Вечера здесь, в Орифии, далеко не так холодны, как высоко в горах и даже в ближайших окрестностях озера Диутурна, и я, пусть даже прекрасно помнивший об одеяле, найденном в вещмешке мертвого, никакой надобности в нем не чувствовал. Работа меня разогрела, еда прибавила сил, и какое-то время я расхаживал в сумерках туда-сюда, размахивая фальшионом, когда мысли, рождающиеся в голове, соответствовали этаким воинственным жестам, однако не забывая держаться так, чтоб пламя костра заслоняло меня от мертвого.
Воспоминаниям моим, как я не раз уж писал на страницах сей хроники, свойственна яркость, сравнимая с яркостью галлюцинаций. Той ночью они угрожали поглотить меня с головой, превратить жизнь мою из прямой линии в замкнутое кольцо, и я – в кои-то веки, разнообразия для – не стал противиться соблазну, а с радостью отдался на их волю. В тот же миг все, описанное мною выше, и еще тысячи всевозможных образов захлестнули меня, неудержимым потоком увлекли за собой. Снова увидел я лицо и веснушчатую руку Эаты, пытающегося протиснуться сквозь решетку ворот некрополя, и давнюю грозу, что, зацепившись за островерхие башни Цитадели, бурлит, хлещет во все стороны плетями молний, брызжет в лицо дождем куда холоднее, куда свежей молока, подаваемого к завтраку в трапезной.
– Сидела я у окна… подносы, шкатулки, распятия… А что ты со мною сделаешь? Эриний по мою душу призовешь? – прошелестел в ушах голос Доркас.
Да. Да, в самом деле, призвал бы, если бы мог. Будь я Гефором, непременно извлек бы их, птиц с головами старух и гадючьими жалами, из какой-нибудь жуткой бездны за гранью мира. По моему повелению их исполинские крылья смели бы леса, словно серпы пшеницу, сровняли с землей города… однако я, кабы смог, явился б в последний момент ей на помощь – но не затем, чтобы после, с презрением отвернувшись, уйти, как все мы детьми мечтаем спасти и устыдить якобы пренебрегших нами любимых; нет, Доркас я обнял бы, подхватил на руки и унес с собой.

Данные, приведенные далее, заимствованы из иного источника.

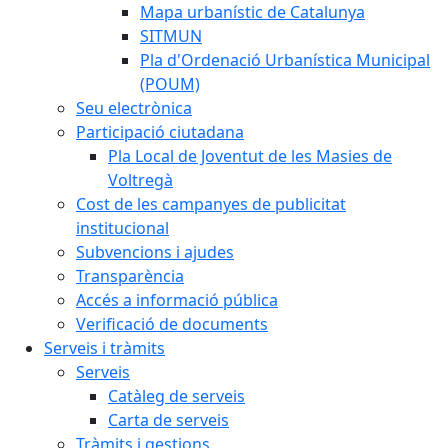
Mapa urbanístic de Catalunya
SITMUN
Pla d'Ordenació Urbanística Municipal
(POUM)
Seu electrònica
Participació ciutadana
Pla Local de Joventut de les Masies de
Voltregà
Cost de les campanyes de publicitat
institucional
Subvencions i ajudes
Transparència
Accés a informació pública
Verificació de documents
Serveis i tràmits
Serveis
Catàleg de serveis
Carta de serveis
Tràmits i gestions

Пожалуй, только сейчас я понял, какой ужас довелось пережить ей, в час смерти едва-едва вышедшей из детского возраста, когда ее, давным-давно умершую, вернули к жизни.
Эти мысли заставили вспомнить о мертвом солдате, чью провизию я съел, а оружие прибрал к рукам, и остановиться, прислушаться, не дышит ли он, не шевелится ли, однако… Однако, безнадежно заплутавшему в мире воспоминаний, податливая лесная почва казалась мне рыхлой землей из оскверненной Хильдегрином-Барсуком по приказанию Водала могилы, шорох листвы обернулся шелестом кипарисов да изукрашенных пурпуром розовых кустов посреди некрополя, а я тщетно вслушивался в него, ожидая услышать вздох умершей в белом саване, поднятой Водалом наверх на веревке, петлею продетой под мышки.
Наконец хриплый крик козодоя привел меня в чувство. Обращенное ко мне лицо солдата белело в сгустившихся сумерках. Обойдя костер, я отыскал одеяло и укрыл им мертвое тело.